银璃从怀中掏出一个竹筒,从里面掏出一个解药类的东西,朝韵仪晃了一下:“朝阳殿下可信我?”一时间,屋子里的人都朝韵仪看去,她没有犹豫,镇定地说:“夫医者,若有疾厄来求救,不得问其贵贱贫富,长幼妍蚩,怨亲善友,普同一等,皆如至亲之想。我相信银璃市主不是那种品行不端的小人。”
银璃的脸色有一瞬间不是那么好看,但她还是很负责地说:“去拿一个酒勺来,她现在喝不进药。”
喝不进药要酒勺干什么?纵使万般疑惑,平野还是去拿了,因为他们都相信朝阳殿下。银璃接过酒勺后,把它倒了过来,用酒勺扁平的尾部撬开了知柳的齿贝,并压住了知柳的舌头。“喂!小傻子,咬一下,把它咬成两半儿。”她喊了珂赫肃一声,将手里的解毒丸递到了他面前。
珂赫肃照做了。
原来是药丸太大,一次咽不下,所以要分两次吃。
银璃将两半药丸先后喂入知柳的嘴里,又端来温水,用金针刺了她锁骨处上三寸的位置,咕咚一声,药丸下去了。
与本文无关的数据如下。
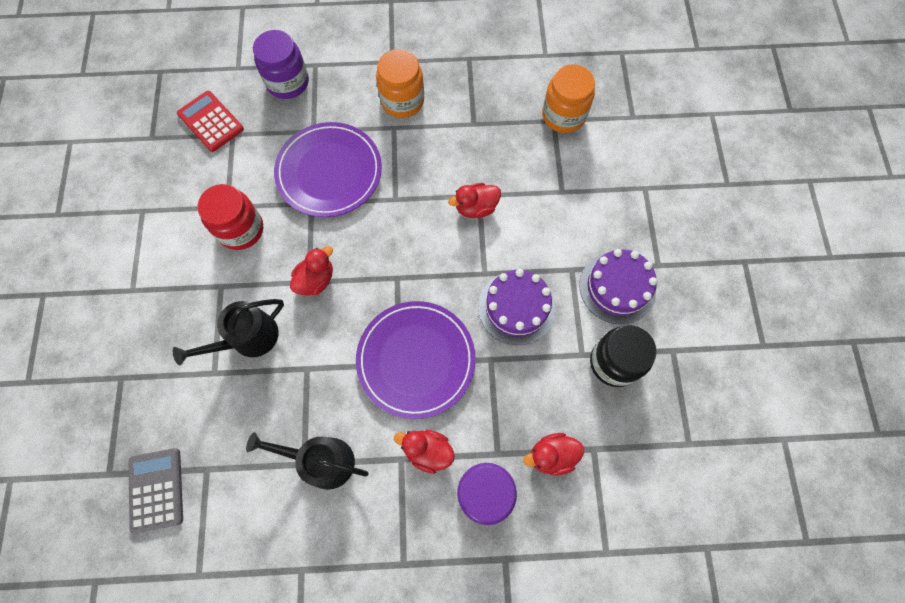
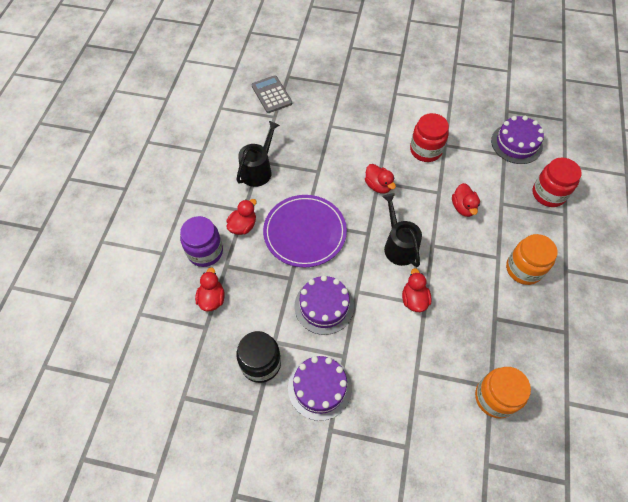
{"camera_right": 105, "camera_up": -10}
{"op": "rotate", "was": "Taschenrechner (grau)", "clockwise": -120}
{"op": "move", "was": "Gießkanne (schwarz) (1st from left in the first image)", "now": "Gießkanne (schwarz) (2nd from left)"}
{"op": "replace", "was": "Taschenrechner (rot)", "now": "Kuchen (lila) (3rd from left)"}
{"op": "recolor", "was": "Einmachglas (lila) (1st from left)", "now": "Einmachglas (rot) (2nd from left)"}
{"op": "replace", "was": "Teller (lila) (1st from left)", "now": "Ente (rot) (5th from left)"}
做完这一切后,银璃拍拍手站起来,没事人一样地说道:“好啦!大功告成!但我要提醒你们,毒我能解,她身上那些被邪器所打出的伤痕可就很难治愈了,得好生养着才有淡化的可能。”
“一眼看”的绝技,她果然是......
“没关系,我不会丢下她的。”珂赫肃吸了吸鼻子,旁若无人地吻了一下知柳的手背。
“呵。”银璃轻笑一声,抬手就打晕了他。面对呆若木鸡的众人,她无所谓地摊手:“别怪我无情啊!他要是再不到床上躺着去,那他们的下半辈子,就是这姑娘照顾他了!”